The same escape routes apply, but the savings from salary sacrifice and Gift Aid are slightly higher.

#Who Should Care About This?

The 60% trap matters most if you:

  • Earn between £95,000 and £130,000 (close enough to plan around it)
  • Expect a bonus that could push you into or through the trap
  • Have flexibility in how and when you receive income
  • Haven't maximised pension contributions

If you're well above £125,140 with no realistic way to reduce your income to £100,000, the trap isn't relevant to your planning.
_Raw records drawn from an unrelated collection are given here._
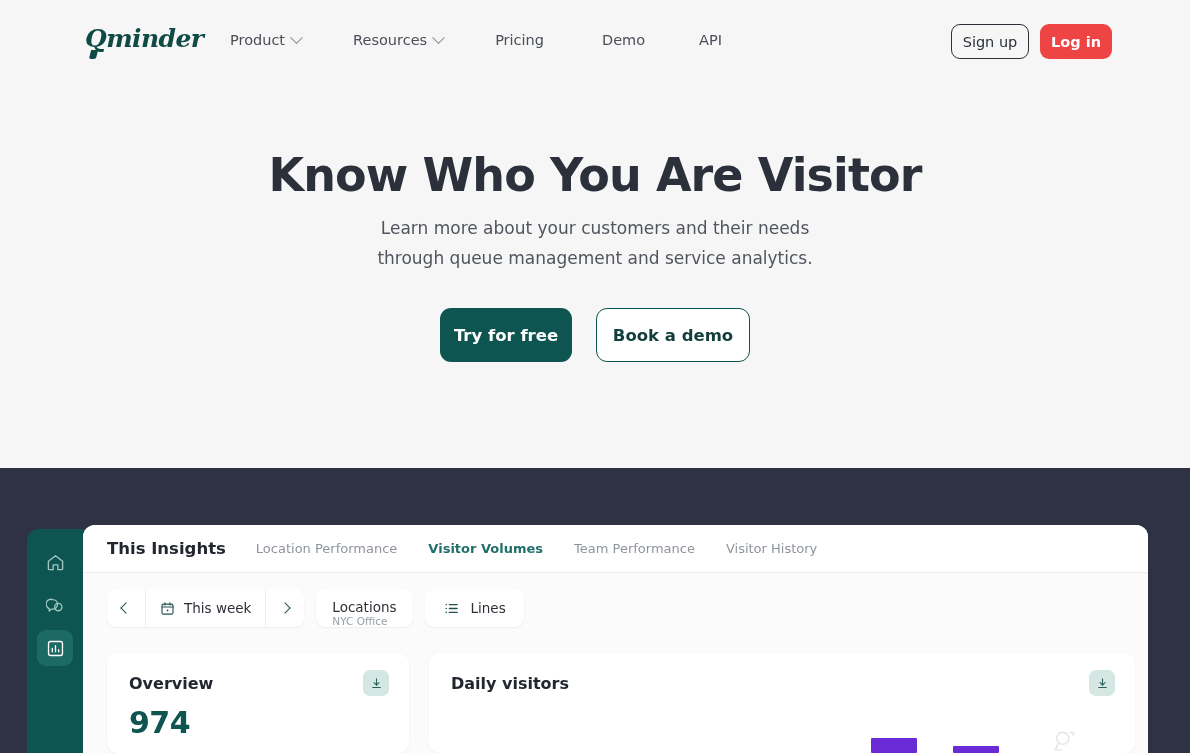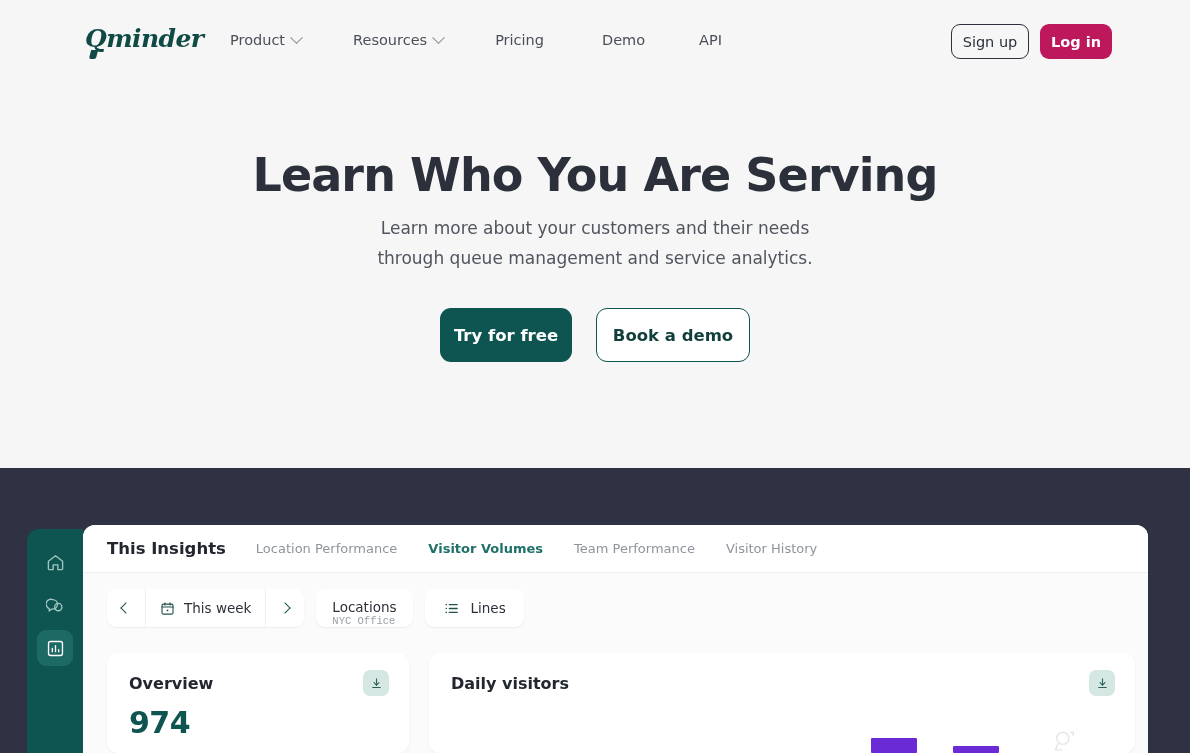--- a/index.html
+++ b/index.html
@@ -65,21 +65,21 @@
     width: 78px; height: 35px;
     border: 1.6px solid #2b303b; border-radius: 9px;
     background: #f6f6f6; color: #2b303b;
     font-size: 14.5px; font-weight: 500;
     display: flex; align-items: center; justify-content: center;
     cursor: pointer;
   }
   .btn-login {
     width: 72px; height: 35px;
     border: none; border-radius: 9px;
-    background: #be185d; color: #ffffff;
+    background: #ef4444; color: #ffffff;
     font-size: 14.5px; font-weight: 600;
     display: flex; align-items: center; justify-content: center;
     cursor: pointer;
     text-align: right;
   }
 
   
   .hero-title {
     position: absolute; left: 0; top: 148px; width: 1190px;
     text-align: center;
@@ -191,21 +191,21 @@
 
   .tb-loc {
     height: 38px; background: #ffffff; border-radius: 9px;
     display: flex; align-items: center; gap: 10px;
     padding: 0 16px; cursor: pointer;
     box-shadow: 0 1px 2px rgba(0,0,0,0.06);
     flex-direction: column;
   }
   .tb-loc-txt { display: flex; flex-direction: column; line-height: 1.2; }
   .tb-loc-lbl { font-size: 13.5px; color: #2c3038; }
-  .tb-loc-val { font-size: 10.5px; color: #9aa0a8; font-family: Liberation Mono, monospace; }
+  .tb-loc-val { font-size: 10.5px; color: #9aa0a8; }
 
   .tb-lines {
     height: 38px; background: #ffffff; border-radius: 9px;
     display: flex; align-items: center; gap: 11px;
     padding: 0 18px; cursor: pointer;
     box-shadow: 0 1px 2px rgba(0,0,0,0.06);
   }
   .tb-lines span { font-size: 13.5px; color: #2c3038; }
 
   
@@ -284,21 +284,21 @@
         </div>
       </div>
 
       <div class="authbtns">
         <div class="btn-signup">Sign up</div>
         <div class="btn-login">Log in</div>
       </div>
 
     </div>
 
-    <div class="hero-title">Learn Who You Are Serving</div>
+    <div class="hero-title">Know Who You Are Visitor</div>
 
     <div class="hero-sub">
       <div>Learn more about your customers and their needs</div>
       <div>through queue management and service analytics.</div>
     </div>
 
     <div class="hero-ctas">
       <div class="btn-try">Try for free</div>
       <div class="btn-book">Book a demo</div>
     </div>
#What BishBashDosh Shows You

The salary sacrifice calculator models exactly how much you'd save by contributing to your pension at different levels. It accounts for:

  • The 60% trap and Personal Allowance taper
  • National Insurance savings (an additional 2% at this income level)
  • Impact on your take-home pay
  • Projected pension growth over time

#Frequently Asked Questions

#Is the 60% tax rate official?

No. HMRC doesn't publish a 60% tax band. The 60% effective rate is the combined result of paying 40% income tax while simultaneously losing your tax-free Personal Allowance. The underlying rates are 40% Higher Rate income tax and the £1 of allowance lost for every £2 earned above £100,000.

#Does National Insurance make it worse?

Slightly. Above £50,270, you pay 2% National Insurance on your earnings. So the true marginal rate in the trap is technically 62% (60% income tax effect plus 2% NI). Most discussions round this to 60% for simplicity.

#Can I just ask my employer to pay me less?

No. You can't simply decline part of your salary. But you can redirect it through salary sacrifice arrangements (pension contributions, cycle to work schemes, etc.) which achieve the same tax benefit legally.

#What about the Annual Allowance for pensions?

You can contribute up to £60,000 per year to your pension (or your total earnings, whichever is lower). If you've been employed for several years, you might also have unused allowance from the previous three tax years you can carry forward.

#Does this affect my partner's taxes?

No. UK income tax is individual. Your partner's income and tax are completely separate from yours, except for Marriage Allowance (which only applies if one partner earns below £12,570 and the other is a Basic Rate taxpayer).